Although illustrative embodiments of the present invention have been described above to facilitate the understanding of the present invention by those skilled in the art, it should be understood that the present invention is not limited to the scope of the embodiments, and various changes may be made apparent to those skilled in the art as long as they are within the spirit and scope of the present invention as defined and defined by the appended claims, and all matters of the invention which utilize the inventive concepts are protected.

Claims

1. A similar topic identification method based on a phrase structure tree is characterized by comprising the following steps:

s1, performing text preprocessing on input questions;

s2, constructing a phrase structure tree aiming at the question information;

s21, performing lexical analysis on the word sequences;

s22, carrying out syntactic analysis on the word sequence;

4. The method according to claim 1, wherein in the step S3, the step of pruning comprises:

s31, pruning the inserted words;

and S32, pruning words without practical significance.

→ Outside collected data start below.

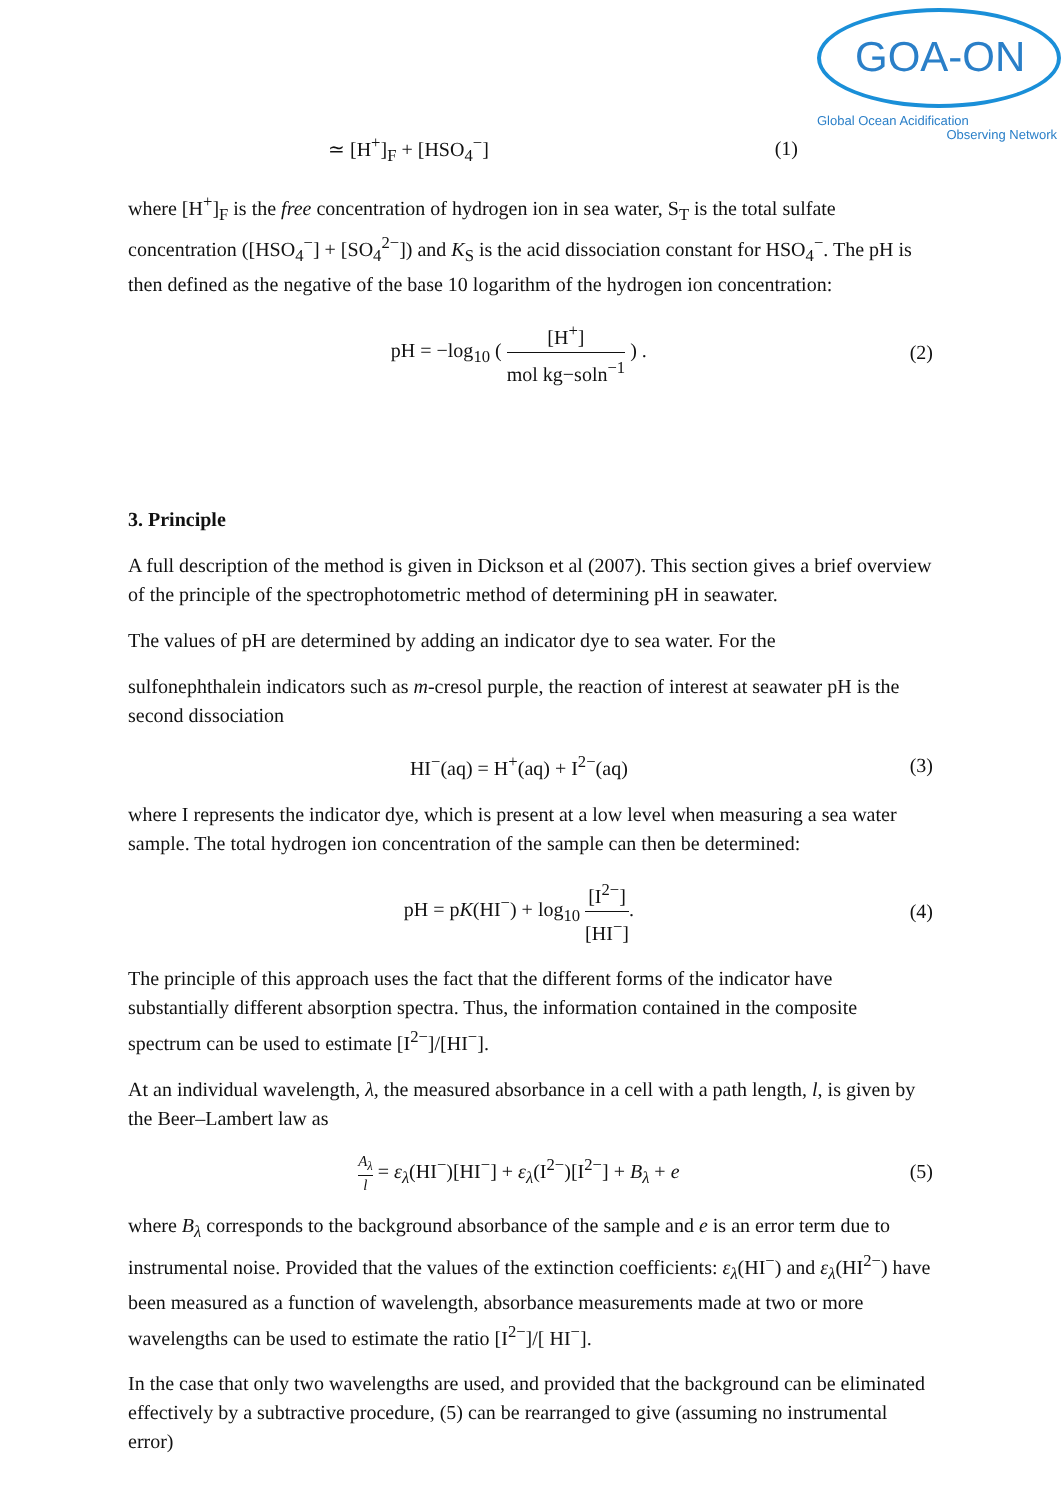GOA-ON
Global Ocean Acidification
Observing Network
≃ [H<sup>+</sup>]<sub>F</sub> + [HSO<sub>4</sub><sup>−</sup>] (1)
where [H<sup>+</sup>]<sub>F</sub> is the free concentration of hydrogen ion in sea water, S<sub>T</sub> is the total sulfate concentration ([HSO<sub>4</sub><sup>−</sup>] + [SO<sub>4</sub><sup>2−</sup>]) and K<sub>S</sub> is the acid dissociation constant for HSO<sub>4</sub><sup>−</sup>. The pH is then defined as the negative of the base 10 logarithm of the hydrogen ion concentration:
pH = −log<sub>10</sub> ( [H<sup>+</sup>] mol kg−soln<sup>−1</sup> ) . (2)
3. Principle
A full description of the method is given in Dickson et al (2007). This section gives a brief overview of the principle of the spectrophotometric method of determining pH in seawater.
The values of pH are determined by adding an indicator dye to sea water. For the
sulfonephthalein indicators such as m-cresol purple, the reaction of interest at seawater pH is the second dissociation
HI<sup>−</sup>(aq) = H<sup>+</sup>(aq) + I<sup>2−</sup>(aq) (3)
where I represents the indicator dye, which is present at a low level when measuring a sea water sample. The total hydrogen ion concentration of the sample can then be determined:
pH = pK(HI<sup>−</sup>) + log<sub>10</sub> [I<sup>2−</sup>] [HI<sup>−</sup>]. (4)
The principle of this approach uses the fact that the different forms of the indicator have substantially different absorption spectra. Thus, the information contained in the composite spectrum can be used to estimate [I<sup>2−</sup>]/[HI<sup>−</sup>].
At an individual wavelength, λ, the measured absorbance in a cell with a path length, l, is given by the Beer–Lambert law as
A<sub>λ</sub> l = ε<sub>λ</sub>(HI<sup>−</sup>)[HI<sup>−</sup>] + ε<sub>λ</sub>(I<sup>2−</sup>)[I<sup>2−</sup>] + B<sub>λ</sub> + e (5)
where B<sub>λ</sub> corresponds to the background absorbance of the sample and e is an error term due to instrumental noise. Provided that the values of the extinction coefficients: ε<sub>λ</sub>(HI<sup>−</sup>) and ε<sub>λ</sub>(HI<sup>2−</sup>) have been measured as a function of wavelength, absorbance measurements made at two or more wavelengths can be used to estimate the ratio [I<sup>2−</sup>]/[ HI<sup>−</sup>].
In the case that only two wavelengths are used, and provided that the background can be eliminated effectively by a subtractive procedure, (5) can be rearranged to give (assuming no instrumental error)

s33, comparing the structures of the topic phrase structure trees, if the tree structure information of the phrase structure trees is different, judging that the topics are different, and if not, entering a step S34;

and S34, comparing whether the content information of the phrase structure tree is the same or not, if not, judging that the titles are different, and otherwise, judging that the titles are the same.

setting different weight values for the part of speech categories, calculating the similarity of the two phrases, judging that the titles are the same if the similarity is greater than a set threshold, and otherwise, judging that the titles are different.

wherein w_iThe weight of the part of speech corresponding to the ith word in the leaf node of the phrase structure tree, c_iIs the comparison result of the ith participle of the two phrase structure trees, if the ith participle is the same c_i1, otherwise c_i＝0。

the phrase structure tree building module is used for performing lexical analysis and syntactic analysis on the questions according to the question information acquired by the question text preprocessing module, building a phrase structure tree by combining knowledge point information and formula expression information in the questions and transmitting the phrase structure tree to the question judging module;

and the question judging module is used for pruning the phrase structure tree according to the phrase structure tree information of the questions to be compared, then traversing the phrase structure tree hierarchically, judging the similarity of the questions according to the tree structure information of the phrase structure tree and the question content information and carrying out corresponding processing on the questions.